Global technology sector remains an attractive investment theme while tech exchange traded funds (ETFs) continue to attract funds due to strong fundamentals of the companies in their portfolios, according to ETF Securities.
ETF Securities head of distribution, Kanish Chugh, said that performance was driven by fundamentals, with the S&P tech companies having the highest rate of growth in earnings per share over the five years and the highest level of earnings per share currently.
The S&P 500 technology sector index, which measures the share market performance of the biggest technology companies in the world, produced a five-year annual return of 25% while the S&P 500 ex-technology index produced a five-year annual return of just 11%, Chugh said.
According to him, investors could see evidence of the sector’s momentum in many areas of their lives – from banks accelerating plans to digitise their services to households consuming more video and music via streaming services.
However, the Australian share market had only a very small tech sector, which made up just 4% of the S&P/ASX 200, and as a result, Australian investors focused on the local share market were underweight tech.
Chugh said that there were three reasons why the technology sector would further continue to grow.

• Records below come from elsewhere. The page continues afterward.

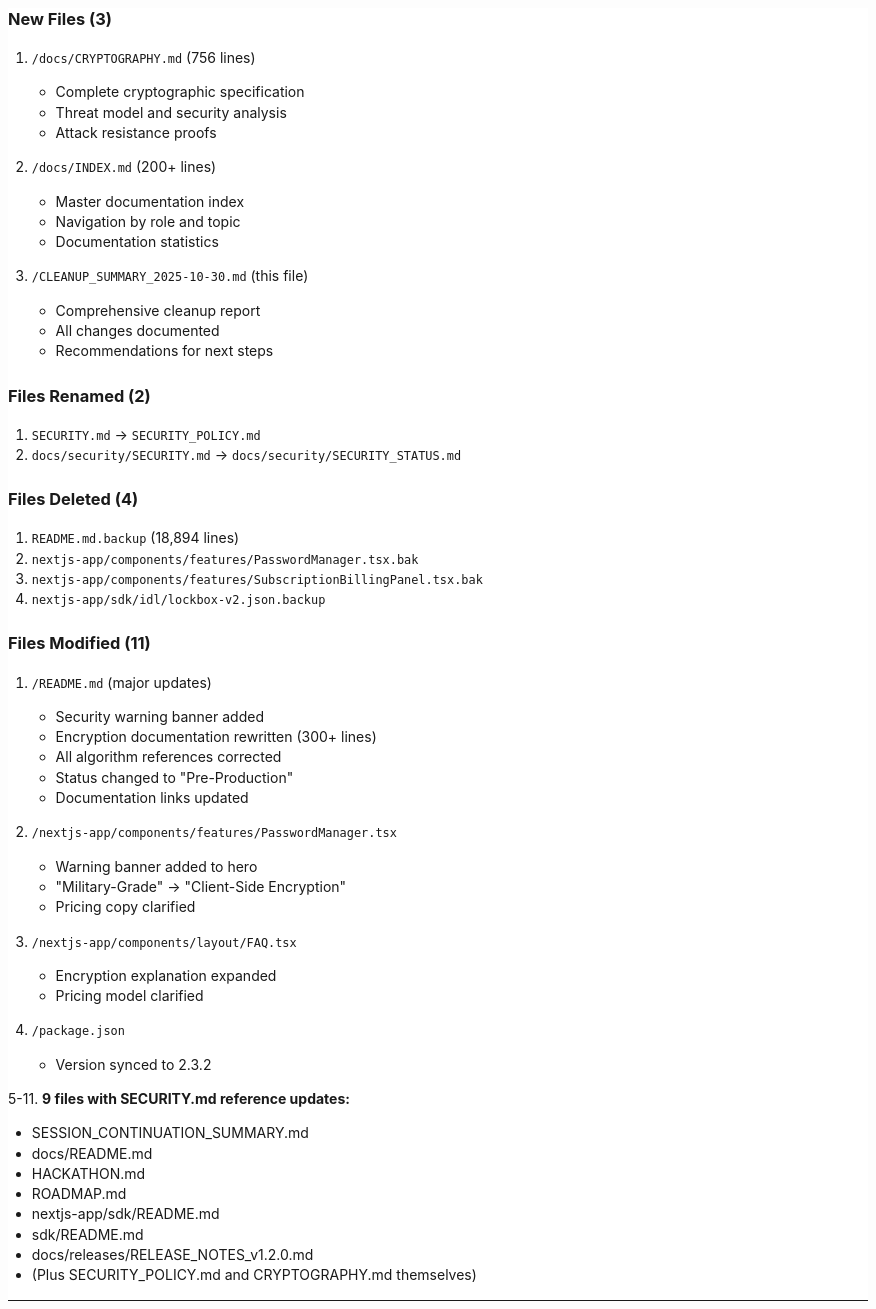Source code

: ### New Files (3)

1. `/docs/CRYPTOGRAPHY.md` (756 lines)
   - Complete cryptographic specification
   - Threat model and security analysis
   - Attack resistance proofs

2. `/docs/INDEX.md` (200+ lines)
   - Master documentation index
   - Navigation by role and topic
   - Documentation statistics

3. `/CLEANUP_SUMMARY_2025-10-30.md` (this file)
   - Comprehensive cleanup report
   - All changes documented
   - Recommendations for next steps

### Files Renamed (2)

1. `SECURITY.md` → `SECURITY_POLICY.md`
2. `docs/security/SECURITY.md` → `docs/security/SECURITY_STATUS.md`

### Files Deleted (4)

1. `README.md.backup` (18,894 lines)
2. `nextjs-app/components/features/PasswordManager.tsx.bak`
3. `nextjs-app/components/features/SubscriptionBillingPanel.tsx.bak`
4. `nextjs-app/sdk/idl/lockbox-v2.json.backup`

### Files Modified (11)

1. `/README.md` (major updates)
   - Security warning banner added
   - Encryption documentation rewritten (300+ lines)
   - All algorithm references corrected
   - Status changed to "Pre-Production"
   - Documentation links updated

2. `/nextjs-app/components/features/PasswordManager.tsx`
   - Warning banner added to hero
   - "Military-Grade" → "Client-Side Encryption"
   - Pricing copy clarified

3. `/nextjs-app/components/layout/FAQ.tsx`
   - Encryption explanation expanded
   - Pricing model clarified

4. `/package.json`
   - Version synced to 2.3.2

5-11. **9 files with SECURITY.md reference updates:**
   - SESSION_CONTINUATION_SUMMARY.md
   - docs/README.md
   - HACKATHON.md
   - ROADMAP.md
   - nextjs-app/sdk/README.md
   - sdk/README.md
   - docs/releases/RELEASE_NOTES_v1.2.0.md
   - (Plus SECURITY_POLICY.md and CRYPTOGRAPHY.md themselves)

---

“The first of these is the coronavirus. The global vaccination drive is causing some to bet on a recovery and a rebound for non-technology stocks that suffered from the virus. From our perspective many of the technological changes the coronavirus has brought about are permanent and will survive any return to normal type scenario. For us, a big one is working from home, which will likely boost the technology that enables remote work (Microsoft Teams is a key example),” he noted.
“Another likely driver of technology sector outperformance is cloud computing. Many diversified cloud businesses, such as Oracle and Citrix Systems, are included in our fund.
“And finally, the ongoing migration towards subscription models. In times past, consumers and businesses buying software and hardware would make one-off transactions, often at shops. For example, businesses buying Microsoft Office could buy the CDs one year from their local computer shop and then use that version of software for several years (“pay and leave”). These transactions were one-off and unpredictable. It required tech companies to start every year from zero. This made revenue and earnings harder to model.”